Wednesday, August 22, 2007

Taney

Mark Sanger makes an excellent argument for allowing the Roger B. Taney statue in Baltimore to remain standing. For those of you who don't remember, Taney was the Chief Justice of the Supreme Court during the 1850s and was wrote the majority opinion in the Dred Scott case.

Sanger writes:

"Tearing down all monuments to Roger Taney encourages the historically false belief that slavery existed in the United States largely because Taney and a few other leaders made evil decisions. The monuments to Taney and other champions of slavery that exist in Frederick, in Maryland, and throughout the United States better serve as important reminders that human bondage existed in this state and country because Americans in the early 19th century believed in memorializing those political leaders who preferred slavery to liberty."
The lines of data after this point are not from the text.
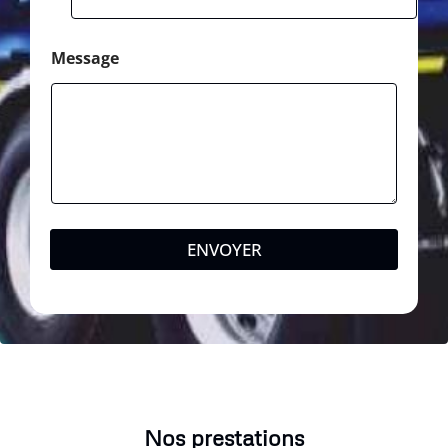
Message
ENVOYER
Nos prestations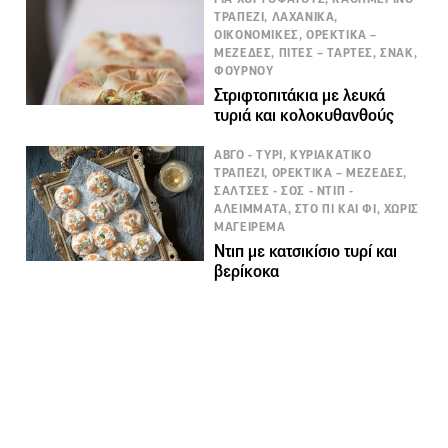
ΤΡΑΠΕΖΙ, ΛΑΧΑΝΙΚΑ,
ΟΙΚΟΝΟΜΙΚΕΣ, ΟΡΕΚΤΙΚΑ –
ΜΕΖΕΔΕΣ, ΠΙΤΕΣ – ΤΑΡΤΕΣ, ΣΝΑΚ,
ΦΟΥΡΝΟΥ
Στριφτοπιτάκια με λευκά
τυριά και κολοκυθανθούς
ΑΒΓΟ - ΤΥΡΙ, ΚΥΡΙΑΚΑΤΙΚΟ
ΤΡΑΠΕΖΙ, ΟΡΕΚΤΙΚΑ – ΜΕΖΕΔΕΣ,
ΣΑΛΤΣΕΣ - ΣΟΣ - ΝΤΙΠ -
ΑΛΕΙΜΜΑΤΑ, ΣΤΟ ΠΙ ΚΑΙ ΦΙ, ΧΩΡΙΣ
ΜΑΓΕΙΡΕΜΑ
Ντιπ με κατσικίσιο τυρί και
βερίκοκα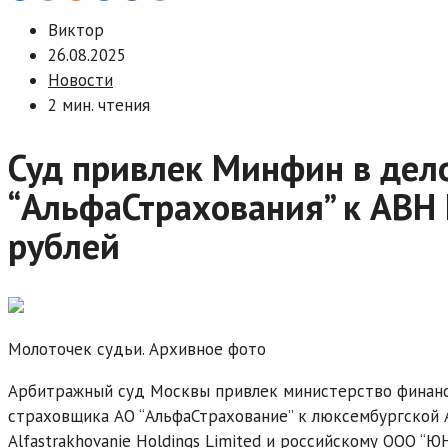
Виктор
26.08.2025
Новости
2 мин. чтения
Суд привлек Минфин в дело
“АльфаСтрахования” к ABH 
рублей
Молоточек судьи. Архивное фото
Арбитражный суд Москвы привлек министерство финансо
страховщика АО “АльфаСтрахование” к люксембургской A
Alfastrakhovanie Holdings Limited и российскому ООО “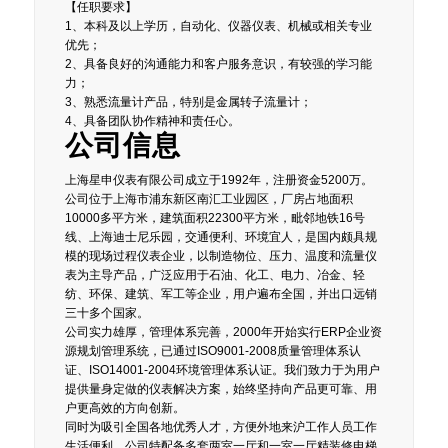
【任职要求】
1、本科及以上学历，自动化、仪器仪表、机械或相关专业
优先；
2、具备良好的沟通能力和客户服务意识，有较强的学习能
力；
3、熟悉流量计产品，特别是金属转子流量计；
4、具备团队协作精神和责任心。
公司信息
上海星申仪表有限公司成立于1992年，注册资金5200万。
公司位于上海市浦东新区南汇工业园区，厂房占地面积
10000多平方米，建筑面积22300平方米，毗邻地铁16号
线、上海迪士尼乐园，交通便利、环境宜人，是国内颇具规
模的现场过程仪表企业，以制造物位、压力、温度和流量仪
表为主导产品，广泛应用于石油、化工、电力、冶金、轻
纺、环保、建筑、军工等企业，用户遍布全国，并出口远销
三十多个国家。
公司实力雄厚，管理体系完善，2000年开始实行ERP企业资
源规划管理系统，已通过ISO9001-2008质量管理体系认
证、ISO14001-2004环境管理体系认证。我们致力于为用户
提供量身定做的仪表解决方案，始终坚持向产品更可靠、用
户更高效的方向创新。
同时为吸引全国各地优秀人才，方便外地来沪工作人员工作
生活便利，公司特配备多套两室一厅和一室一厅精装修电梯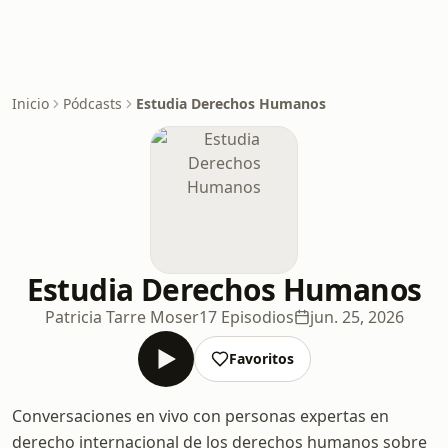
Inicio
Pódcasts
Estudia Derechos Humanos
Estudia Derechos Humanos
Patricia Tarre Moser
17 Episodios
jun. 25, 2026
Favoritos
Conversaciones en vivo con personas expertas en
derecho internacional de los derechos humanos sobre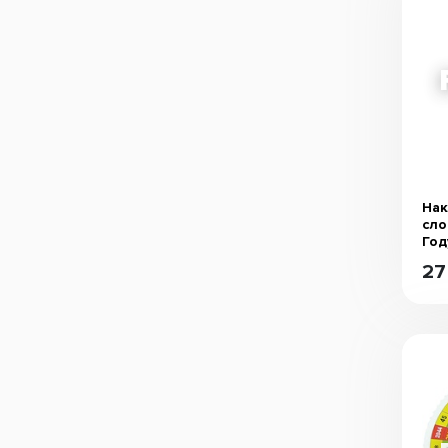
Нак
сло
Году
27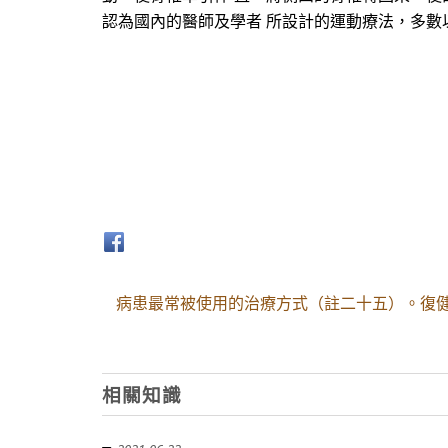
認為國內的醫師及學者 所設計的運動療法，多數
病患最常被使用的治療方式（註二十五）。復
相關知識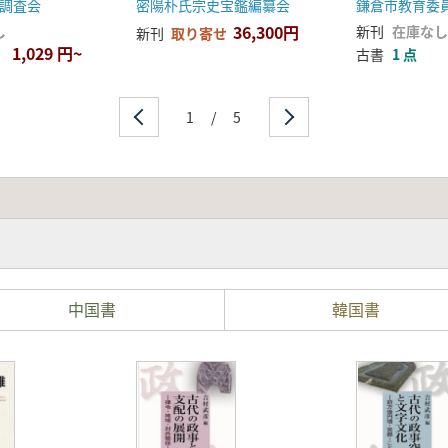
調査会
密陽朴氏宗史宝鑑編纂会
鎌倉市教育委
36,300円
し
新刊
在庫なし
新刊
取り寄せ
1,029 円~
古書
1 点
1
/
5
中国書
韓国書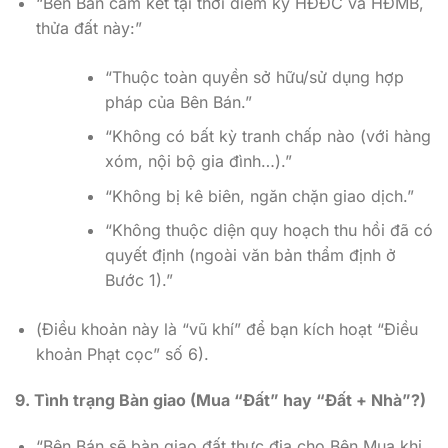
“Bên Bán cam kết tại thời điểm ký HĐĐC và HĐMB,
thửa đất này:”
“Thuộc toàn quyền sở hữu/sử dụng hợp
pháp của Bên Bán.”
“Không có bất kỳ tranh chấp nào (với hàng
xóm, nội bộ gia đình…).”
“Không bị kê biên, ngăn chặn giao dịch.”
“Không thuộc diện quy hoạch thu hồi đã có
quyết định (ngoài văn bản thẩm định ở
Bước 1).”
(Điều khoản này là “vũ khí” để bạn kích hoạt “Điều
khoản Phạt cọc” số 6).
9. Tình trạng Bàn giao (Mua “Đất” hay “Đất + Nhà”?)
“Bên Bán sẽ bàn giao đất thực địa cho Bên Mua khi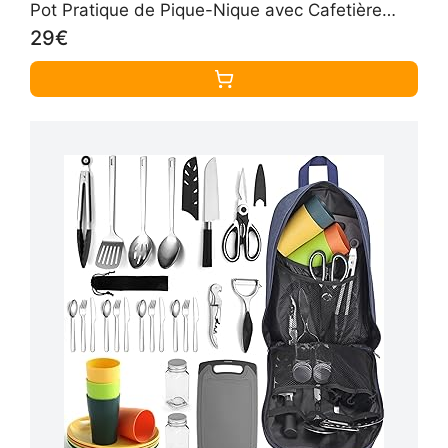
Pot Pratique de Pique-Nique avec Cafetière
Théière pour Randonnée
29€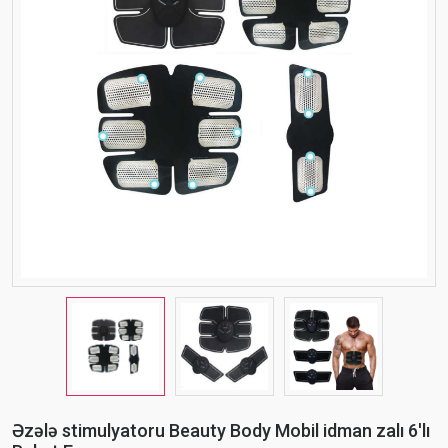
Əzələ stimulyatoru Beauty Body Mobil idman zalı 6'lı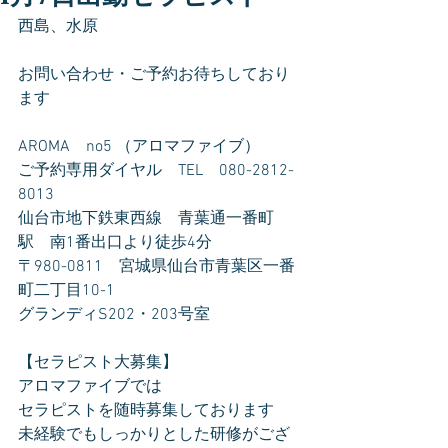
西島、水原
お問い合わせ・ご予約お待ちしており
ます
AROMA　no5 （アロマファイブ）
ご予約専用ダイヤル　TEL　080-2812-
8013
仙台市地下鉄東西線　青葉通一番町
駅　南1番出口より徒歩4分
〒980-0811　宮城県仙台市青葉区一番
町二丁目10-1
グランディS202・203号室
【セラピスト大募集】
アロマファイブでは
セラピストを随時募集しております
未経験でもしっかりとした研修がござ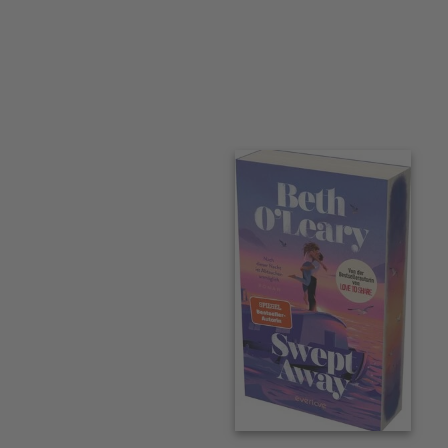
Interaktives
Slider-
Element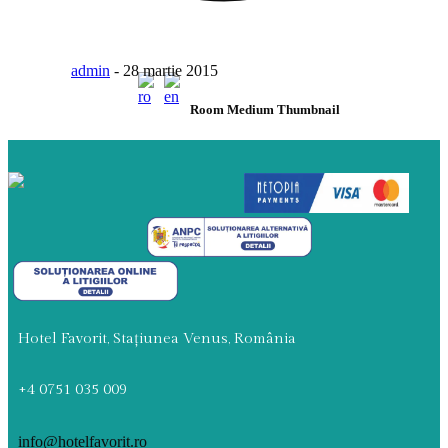
MENIU
admin
-
28 martie 2015
Room Medium Thumbnail
Hotel Favorit, Stațiunea Venus, România
+4 0751 035 009
info@hotelfavorit.ro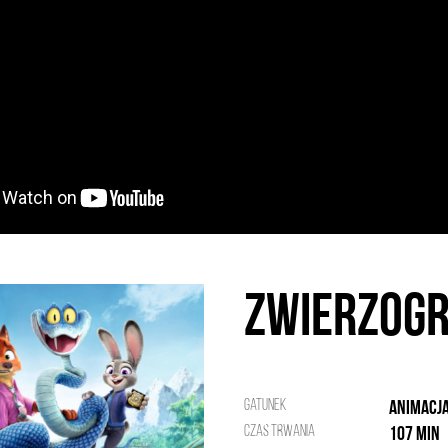
Zwierzogr
Gatunek
Animacja
Czas trwania
107 min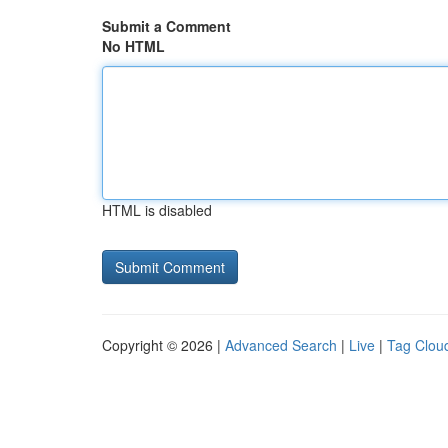
Submit a Comment
No HTML
HTML is disabled
Copyright © 2026 |
Advanced Search
|
Live
|
Tag Clou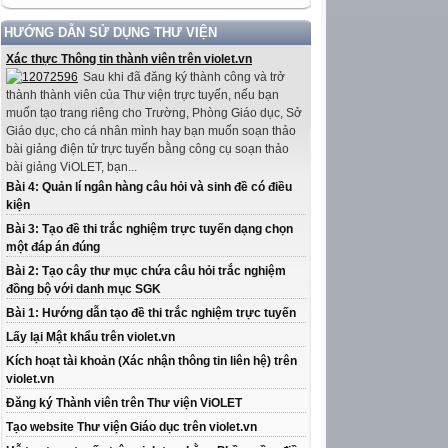
HƯỚNG DẪN SỬ DỤNG THƯ VIỆN
Xác thực Thông tin thành viên trên violet.vn
Sau khi đã đăng ký thành công và trở
thành thành viên của Thư viện trực tuyến, nếu bạn
muốn tạo trang riêng cho Trường, Phòng Giáo dục, Sở
Giáo dục, cho cá nhân mình hay bạn muốn soạn thảo
bài giảng điện tử trực tuyến bằng công cụ soạn thảo
bài giảng ViOLET, bạn...
Bài 4: Quản lí ngân hàng câu hỏi và sinh đề có điều
kiện
Bài 3: Tạo đề thi trắc nghiệm trực tuyến dạng chọn
một đáp án đúng
Bài 2: Tạo cây thư mục chứa câu hỏi trắc nghiệm
đồng bộ với danh mục SGK
Bài 1: Hướng dẫn tạo đề thi trắc nghiệm trực tuyến
Lấy lại Mật khẩu trên violet.vn
Kích hoạt tài khoản (Xác nhận thông tin liên hệ) trên
violet.vn
Đăng ký Thành viên trên Thư viện ViOLET
Tạo website Thư viện Giáo dục trên violet.vn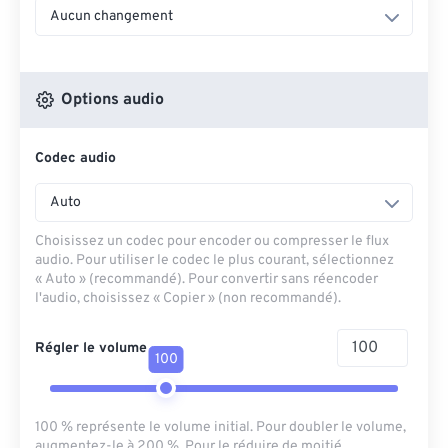
Aucun changement
Options audio
Codec audio
Auto
Choisissez un codec pour encoder ou compresser le flux
audio. Pour utiliser le codec le plus courant, sélectionnez
« Auto » (recommandé). Pour convertir sans réencoder
l'audio, choisissez « Copier » (non recommandé).
Régler le volume
100
100 % représente le volume initial. Pour doubler le volume,
augmentez-le à 200 %. Pour le réduire de moitié,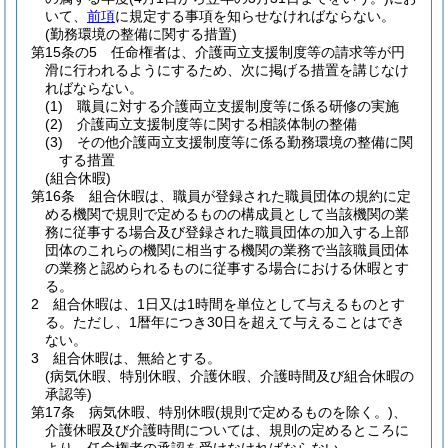
いて、
前項
に規定する事項を知らせなければならない。
(勤務環境の整備に関する措置)
第15条の5
任命権者は、介護両立支援制度等の請求等が円
滑に行われるようにするため、次に掲げる措置を講じなけ
ればならない。
(1)
職員に対する介護両立支援制度等に係る研修の実施
(2)
介護両立支援制度等に関する相談体制の整備
(3)
その他介護両立支援制度等に係る勤務環境の整備に関
する措置
(組合休暇)
第16条
組合休暇は、職員が登録された職員団体の規約に定
める機関で規則で定めるものの構成員として当該機関の業
務に従事する場合及び登録された職員団体の加入する上部
団体のこれらの機関に相当する機関の業務で当該職員団体
の業務と認められるものに従事する場合における休暇とす
る。
2
組合休暇は、1日又は1時間を単位として与えるものとす
る。
ただし、1暦年につき30日を超えて与えることはでき
ない。
3
組合休暇は、無給とする。
(病気休暇、特別休暇、介護休暇、介護時間及び組合休暇の
承認等)
第17条
病気休暇、特別休暇
(規則で定めるものを除く。)
、
介護休暇及び介護時間については、規則の定めるところに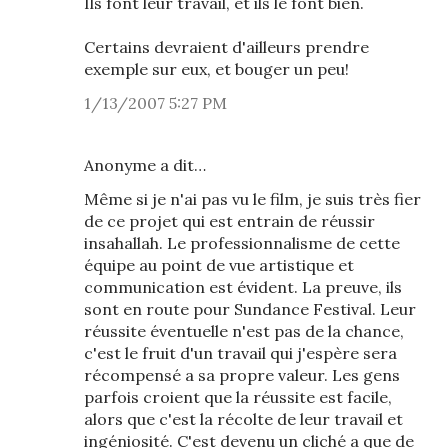
Ils font leur travail, et ils le font bien.
Certains devraient d'ailleurs prendre
exemple sur eux, et bouger un peu!
1/13/2007 5:27 PM
Anonyme a dit…
Même si je n'ai pas vu le film, je suis très fier
de ce projet qui est entrain de réussir
insahallah. Le professionnalisme de cette
équipe au point de vue artistique et
communication est évident. La preuve, ils
sont en route pour Sundance Festival. Leur
réussite éventuelle n'est pas de la chance,
c'est le fruit d'un travail qui j'espère sera
récompensé a sa propre valeur. Les gens
parfois croient que la réussite est facile,
alors que c'est la récolte de leur travail et
ingéniosité. C'est devenu un cliché a que de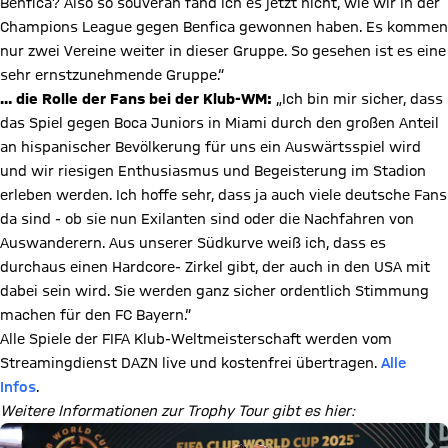
Benfica? Also so souverän fand ich es jetzt nicht, wie wir in der
Champions League gegen Benfica gewonnen haben. Es kommen
nur zwei Vereine weiter in dieser Gruppe. So gesehen ist es eine
sehr ernstzunehmende Gruppe.“
… die Rolle der Fans bei der Klub-WM:
„Ich bin mir sicher, dass
das Spiel gegen Boca Juniors in Miami durch den großen Anteil
an hispanischer Bevölkerung für uns ein Auswärtsspiel wird
und wir riesigen Enthusiasmus und Begeisterung im Stadion
erleben werden. Ich hoffe sehr, dass ja auch viele deutsche Fans
da sind - ob sie nun Exilanten sind oder die Nachfahren von
Auswanderern. Aus unserer Südkurve weiß ich, dass es
durchaus einen Hardcore- Zirkel gibt, der auch in den USA mit
dabei sein wird. Sie werden ganz sicher ordentlich Stimmung
machen für den FC Bayern.“
Alle Spiele der FIFA Klub-Weltmeisterschaft werden vom
Streamingdienst DAZN live und kostenfrei übertragen.
Alle
Infos
.
Weitere Informationen zur Trophy Tour gibt es hier: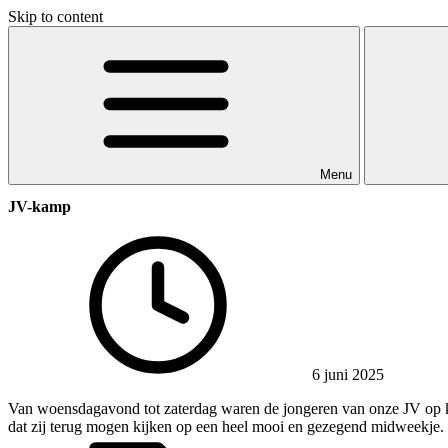
Skip to content
Menu
JV-kamp
6 juni 2025
Van woensdagavond tot zaterdag waren de jongeren van onze JV op 
dat zij terug mogen kijken op een heel mooi en gezegend midweekje.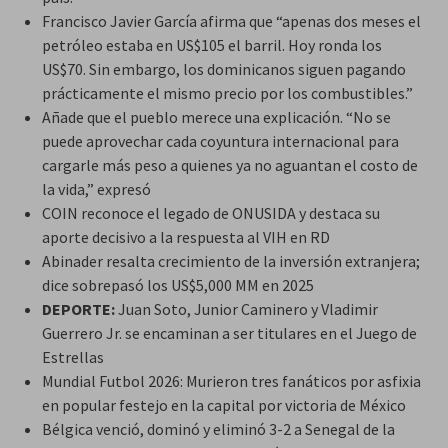
Francisco Javier García afirma que “apenas dos meses el
petróleo estaba en US$105 el barril. Hoy ronda los
US$70. Sin embargo, los dominicanos siguen pagando
prácticamente el mismo precio por los combustibles.”
Añade que el pueblo merece una explicación. “No se
puede aprovechar cada coyuntura internacional para
cargarle más peso a quienes ya no aguantan el costo de
la vida,” expresó
COIN reconoce el legado de ONUSIDA y destaca su
aporte decisivo a la respuesta al VIH en RD
Abinader resalta crecimiento de la inversión extranjera;
dice sobrepasó los US$5,000 MM en 2025
DEPORTE:
Juan Soto, Junior Caminero y Vladimir
Guerrero Jr. se encaminan a ser titulares en el Juego de
Estrellas
Mundial Futbol 2026: Murieron tres fanáticos por asfixia
en popular festejo en la capital por victoria de México
Bélgica venció, dominó y eliminó 3-2 a Senegal de la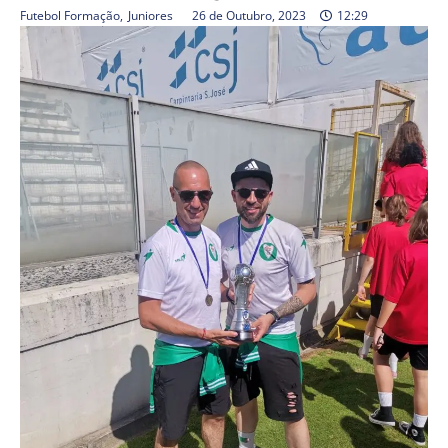
Futebol Formação
,
Juniores
26 de Outubro, 2023
12:29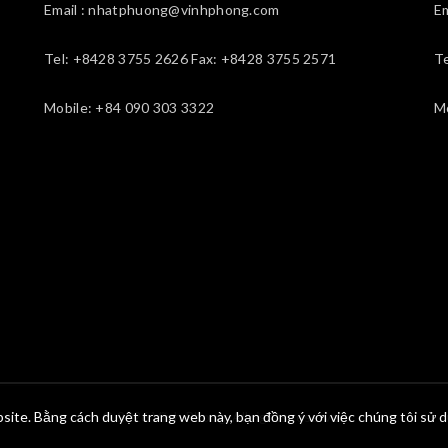
Email : nhatphuong@vinhphong.com
E
Tel: +8428 3755 2626 Fax: +8428 3755 2571
T
Mobile: +84 090 303 3322
M
site. Bằng cách duyệt trang web này, bạn đồng ý với việc chúng tôi sử 
© 2026
Vĩnh Phong
. All rights reserved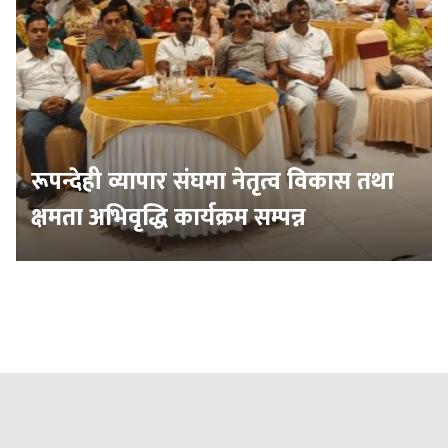
रूपन्देही व्यापार संघमा नेतृत्व विकास तथा
क्षमता अभिवृद्धि कार्यक्रम सम्पन्न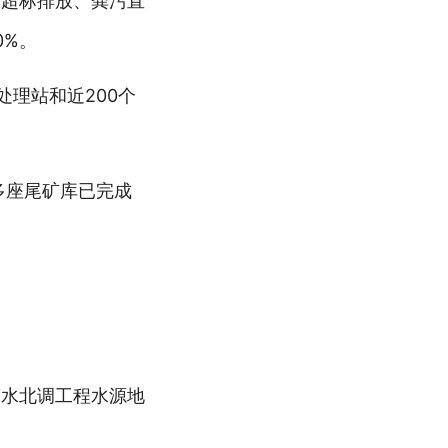
水超标排放、粪污直
0%。
理站和近200个
多座尾矿库已完成
南水北调工程水源地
Absolutely right. It is vitally important for the people of this country to understand how central slavery was to pre-Civil War America. Roger Taney, John C. Calhoun, and Robert Rhett did not by themselves create and maintain slavery. It was southern planters, northern merchants, ship owners, the US government, and virtually every other major institution in the antebellum United States.

Tearing down statues of Taney and Calhoun undermines the responsibility average Americans had for the slave system. Moreover, it also downplays the role of race in American society today. Americans after the Civil War, both northerners and southerners, consciously lionized men like Taney while placing African-Americans into second-class citizenship. Whites still benefit from this today.

Rather than tear down the Taney statue, let's understand why it is there in the first place.